_Problem to solve_
Rewrite the records from their start through the line containing "common name: Eurasian red squirrel" with every "scientific name" changed to "species" and nothing else altered. Return only those lines.

_Data rows_

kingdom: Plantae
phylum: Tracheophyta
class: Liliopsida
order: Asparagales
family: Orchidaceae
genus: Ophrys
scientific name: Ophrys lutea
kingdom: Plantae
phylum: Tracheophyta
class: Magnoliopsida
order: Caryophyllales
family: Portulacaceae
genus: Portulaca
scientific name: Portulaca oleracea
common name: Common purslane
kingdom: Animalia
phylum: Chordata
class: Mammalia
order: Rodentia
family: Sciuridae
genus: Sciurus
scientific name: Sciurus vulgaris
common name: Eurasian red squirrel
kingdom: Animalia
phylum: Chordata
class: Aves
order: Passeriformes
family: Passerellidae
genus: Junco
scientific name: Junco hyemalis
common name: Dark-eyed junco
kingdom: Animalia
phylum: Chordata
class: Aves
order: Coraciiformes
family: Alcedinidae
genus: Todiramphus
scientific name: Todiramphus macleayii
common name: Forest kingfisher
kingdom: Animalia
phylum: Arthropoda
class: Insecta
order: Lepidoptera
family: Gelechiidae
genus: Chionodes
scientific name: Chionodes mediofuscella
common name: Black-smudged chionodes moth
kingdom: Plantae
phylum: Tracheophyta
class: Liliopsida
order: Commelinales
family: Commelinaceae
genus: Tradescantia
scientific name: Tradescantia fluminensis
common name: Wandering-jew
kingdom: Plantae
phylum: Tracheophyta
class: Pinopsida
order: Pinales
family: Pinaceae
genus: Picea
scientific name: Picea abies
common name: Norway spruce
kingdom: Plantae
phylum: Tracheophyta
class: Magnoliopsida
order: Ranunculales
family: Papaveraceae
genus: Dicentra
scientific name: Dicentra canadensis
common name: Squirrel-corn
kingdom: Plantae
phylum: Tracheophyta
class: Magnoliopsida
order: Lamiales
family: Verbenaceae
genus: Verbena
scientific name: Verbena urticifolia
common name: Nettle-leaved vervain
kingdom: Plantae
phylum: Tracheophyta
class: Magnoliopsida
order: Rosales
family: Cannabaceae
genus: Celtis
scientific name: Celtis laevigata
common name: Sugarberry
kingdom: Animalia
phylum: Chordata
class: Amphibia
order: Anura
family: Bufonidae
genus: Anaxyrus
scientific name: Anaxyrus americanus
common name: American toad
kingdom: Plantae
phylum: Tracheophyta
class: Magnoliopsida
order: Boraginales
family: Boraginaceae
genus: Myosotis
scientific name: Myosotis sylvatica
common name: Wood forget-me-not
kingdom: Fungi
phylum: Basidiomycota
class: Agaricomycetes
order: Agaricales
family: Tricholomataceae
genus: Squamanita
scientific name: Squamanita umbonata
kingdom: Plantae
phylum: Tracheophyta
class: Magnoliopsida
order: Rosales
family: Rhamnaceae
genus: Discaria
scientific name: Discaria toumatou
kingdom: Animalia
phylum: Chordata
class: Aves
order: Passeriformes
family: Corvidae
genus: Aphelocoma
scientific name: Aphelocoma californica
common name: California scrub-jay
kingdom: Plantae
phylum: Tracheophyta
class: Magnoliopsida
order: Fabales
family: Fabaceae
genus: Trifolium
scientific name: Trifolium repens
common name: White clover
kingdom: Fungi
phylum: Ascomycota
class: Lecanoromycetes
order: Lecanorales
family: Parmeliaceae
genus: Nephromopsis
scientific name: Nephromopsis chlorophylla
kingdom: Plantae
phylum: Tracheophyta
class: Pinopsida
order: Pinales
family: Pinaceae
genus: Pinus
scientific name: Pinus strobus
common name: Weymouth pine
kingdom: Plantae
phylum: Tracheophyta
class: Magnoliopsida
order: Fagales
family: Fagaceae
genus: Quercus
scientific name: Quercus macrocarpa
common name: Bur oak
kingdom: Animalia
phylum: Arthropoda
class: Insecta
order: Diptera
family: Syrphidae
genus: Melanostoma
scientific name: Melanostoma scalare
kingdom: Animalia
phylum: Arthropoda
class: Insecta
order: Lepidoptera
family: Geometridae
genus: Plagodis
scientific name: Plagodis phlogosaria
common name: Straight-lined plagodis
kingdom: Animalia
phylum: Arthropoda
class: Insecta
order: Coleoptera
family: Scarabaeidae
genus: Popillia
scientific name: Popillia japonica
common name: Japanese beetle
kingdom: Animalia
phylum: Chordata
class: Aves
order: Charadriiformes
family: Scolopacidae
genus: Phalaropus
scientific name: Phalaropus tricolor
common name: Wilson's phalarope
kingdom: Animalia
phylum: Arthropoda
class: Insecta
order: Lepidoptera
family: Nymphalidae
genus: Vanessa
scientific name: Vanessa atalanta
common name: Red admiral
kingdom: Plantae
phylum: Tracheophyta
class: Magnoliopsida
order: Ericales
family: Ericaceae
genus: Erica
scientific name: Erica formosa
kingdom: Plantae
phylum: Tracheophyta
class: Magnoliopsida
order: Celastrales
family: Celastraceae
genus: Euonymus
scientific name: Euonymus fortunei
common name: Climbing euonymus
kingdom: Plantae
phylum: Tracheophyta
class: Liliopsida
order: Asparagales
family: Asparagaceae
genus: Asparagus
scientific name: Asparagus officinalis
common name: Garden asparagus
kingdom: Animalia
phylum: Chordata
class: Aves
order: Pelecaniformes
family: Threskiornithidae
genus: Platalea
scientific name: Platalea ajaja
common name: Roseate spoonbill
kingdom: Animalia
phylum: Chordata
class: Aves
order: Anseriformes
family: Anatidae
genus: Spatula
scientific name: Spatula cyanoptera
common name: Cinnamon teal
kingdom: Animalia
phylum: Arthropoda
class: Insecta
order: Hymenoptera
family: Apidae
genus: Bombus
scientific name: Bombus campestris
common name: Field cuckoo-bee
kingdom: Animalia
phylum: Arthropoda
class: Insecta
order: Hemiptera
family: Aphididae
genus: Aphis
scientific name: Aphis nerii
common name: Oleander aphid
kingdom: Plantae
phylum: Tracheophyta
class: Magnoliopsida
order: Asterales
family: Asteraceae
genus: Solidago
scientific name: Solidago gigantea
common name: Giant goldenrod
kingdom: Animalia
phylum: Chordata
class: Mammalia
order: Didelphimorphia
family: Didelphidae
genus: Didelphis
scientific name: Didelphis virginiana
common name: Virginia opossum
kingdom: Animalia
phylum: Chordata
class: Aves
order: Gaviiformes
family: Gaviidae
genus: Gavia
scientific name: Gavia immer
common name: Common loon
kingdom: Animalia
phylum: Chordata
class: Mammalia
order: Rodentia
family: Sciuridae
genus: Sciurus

_Solution to the problem_
kingdom: Plantae
phylum: Tracheophyta
class: Liliopsida
order: Asparagales
family: Orchidaceae
genus: Ophrys
species: Ophrys lutea
kingdom: Plantae
phylum: Tracheophyta
class: Magnoliopsida
order: Caryophyllales
family: Portulacaceae
genus: Portulaca
species: Portulaca oleracea
common name: Common purslane
kingdom: Animalia
phylum: Chordata
class: Mammalia
order: Rodentia
family: Sciuridae
genus: Sciurus
species: Sciurus vulgaris
common name: Eurasian red squirrel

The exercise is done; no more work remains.